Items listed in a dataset
::::
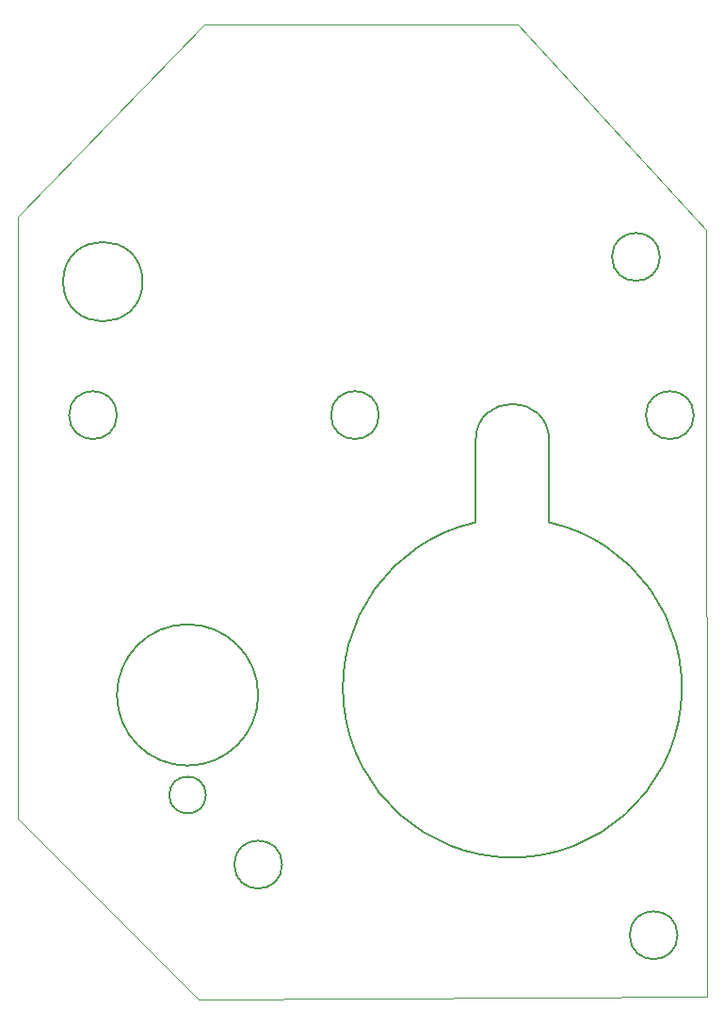
<source format=gbr>
%TF.GenerationSoftware,KiCad,Pcbnew,(6.0.7-1)-1*%
%TF.CreationDate,2023-10-30T16:26:36+10:00*%
%TF.ProjectId,Landing Gear Panel PCB V2,4c616e64-696e-4672-9047-656172205061,rev?*%
%TF.SameCoordinates,Original*%
%TF.FileFunction,Profile,NP*%
%FSLAX46Y46*%
G04 Gerber Fmt 4.6, Leading zero omitted, Abs format (unit mm)*
G04 Created by KiCad (PCBNEW (6.0.7-1)-1) date 2023-10-30 16:26:36*
%MOMM*%
%LPD*%
G01*
G04 APERTURE LIST*
%TA.AperFunction,Profile*%
%ADD10C,0.050000*%
%TD*%
%TA.AperFunction,Profile*%
%ADD11C,0.200000*%
%TD*%
G04 APERTURE END LIST*
D10*
X125831600Y-126593600D02*
X125882400Y-126593600D01*
X125831600Y-57658000D02*
X108915200Y-39166800D01*
X63906400Y-110540800D02*
X80162400Y-126796800D01*
D11*
X85547199Y-99441000D02*
G75*
G03*
X85547199Y-99441000I-6349999J0D01*
G01*
X105105199Y-83928017D02*
G75*
G03*
X111702278Y-83926482I3302001J-14877983D01*
G01*
D10*
X125882400Y-126593600D02*
X125831600Y-57658000D01*
D11*
X121672350Y-60071000D02*
G75*
G03*
X121672350Y-60071000I-2152650J0D01*
G01*
X124720350Y-74289123D02*
G75*
G03*
X124720350Y-74289123I-2152650J0D01*
G01*
X87699849Y-114681000D02*
G75*
G03*
X87699849Y-114681000I-2152649J0D01*
G01*
X123259850Y-121031000D02*
G75*
G03*
X123259850Y-121031000I-2152650J0D01*
G01*
X75148439Y-62293500D02*
G75*
G03*
X75148439Y-62293500I-3571239J0D01*
G01*
X111709199Y-76581000D02*
G75*
G03*
X105105201Y-76581000I-3301999J0D01*
G01*
X105105200Y-76581000D02*
X105105200Y-83928017D01*
D10*
X80162400Y-126796800D02*
X125831600Y-126593600D01*
D11*
X72843350Y-74289123D02*
G75*
G03*
X72843350Y-74289123I-2152650J0D01*
G01*
D10*
X63957200Y-56489600D02*
X63906400Y-110540800D01*
D11*
X96399349Y-74289123D02*
G75*
G03*
X96399349Y-74289123I-2152649J0D01*
G01*
D10*
X108915200Y-39166800D02*
X80721200Y-39166800D01*
D11*
X80848199Y-108432600D02*
G75*
G03*
X80848199Y-108432600I-1650999J0D01*
G01*
X111702278Y-83926482D02*
X111709200Y-76581000D01*
D10*
X80721200Y-39166800D02*
X63957200Y-56489600D01*
M02*

</source>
::::
▸ EXERCISE
From the first record above to the last, output each one exactly and omit the pictures.

▸ EXPECTED ANSWER
<source format=gbr>
%TF.GenerationSoftware,KiCad,Pcbnew,(6.0.7-1)-1*%
%TF.CreationDate,2023-10-30T16:26:36+10:00*%
%TF.ProjectId,Landing Gear Panel PCB V2,4c616e64-696e-4672-9047-656172205061,rev?*%
%TF.SameCoordinates,Original*%
%TF.FileFunction,Profile,NP*%
%FSLAX46Y46*%
G04 Gerber Fmt 4.6, Leading zero omitted, Abs format (unit mm)*
G04 Created by KiCad (PCBNEW (6.0.7-1)-1) date 2023-10-30 16:26:36*
%MOMM*%
%LPD*%
G01*
G04 APERTURE LIST*
%TA.AperFunction,Profile*%
%ADD10C,0.050000*%
%TD*%
%TA.AperFunction,Profile*%
%ADD11C,0.200000*%
%TD*%
G04 APERTURE END LIST*
D10*
X125831600Y-126593600D02*
X125882400Y-126593600D01*
X125831600Y-57658000D02*
X108915200Y-39166800D01*
X63906400Y-110540800D02*
X80162400Y-126796800D01*
D11*
X85547199Y-99441000D02*
G75*
G03*
X85547199Y-99441000I-6349999J0D01*
G01*
X105105199Y-83928017D02*
G75*
G03*
X111702278Y-83926482I3302001J-14877983D01*
G01*
D10*
X125882400Y-126593600D02*
X125831600Y-57658000D01*
D11*
X121672350Y-60071000D02*
G75*
G03*
X121672350Y-60071000I-2152650J0D01*
G01*
X124720350Y-74289123D02*
G75*
G03*
X124720350Y-74289123I-2152650J0D01*
G01*
X87699849Y-114681000D02*
G75*
G03*
X87699849Y-114681000I-2152649J0D01*
G01*
X123259850Y-121031000D02*
G75*
G03*
X123259850Y-121031000I-2152650J0D01*
G01*
X75148439Y-62293500D02*
G75*
G03*
X75148439Y-62293500I-3571239J0D01*
G01*
X111709199Y-76581000D02*
G75*
G03*
X105105201Y-76581000I-3301999J0D01*
G01*
X105105200Y-76581000D02*
X105105200Y-83928017D01*
D10*
X80162400Y-126796800D02*
X125831600Y-126593600D01*
D11*
X72843350Y-74289123D02*
G75*
G03*
X72843350Y-74289123I-2152650J0D01*
G01*
D10*
X63957200Y-56489600D02*
X63906400Y-110540800D01*
D11*
X96399349Y-74289123D02*
G75*
G03*
X96399349Y-74289123I-2152649J0D01*
G01*
D10*
X108915200Y-39166800D02*
X80721200Y-39166800D01*
D11*
X80848199Y-108432600D02*
G75*
G03*
X80848199Y-108432600I-1650999J0D01*
G01*
X111702278Y-83926482D02*
X111709200Y-76581000D01*
D10*
X80721200Y-39166800D02*
X63957200Y-56489600D01*
M02*

</source>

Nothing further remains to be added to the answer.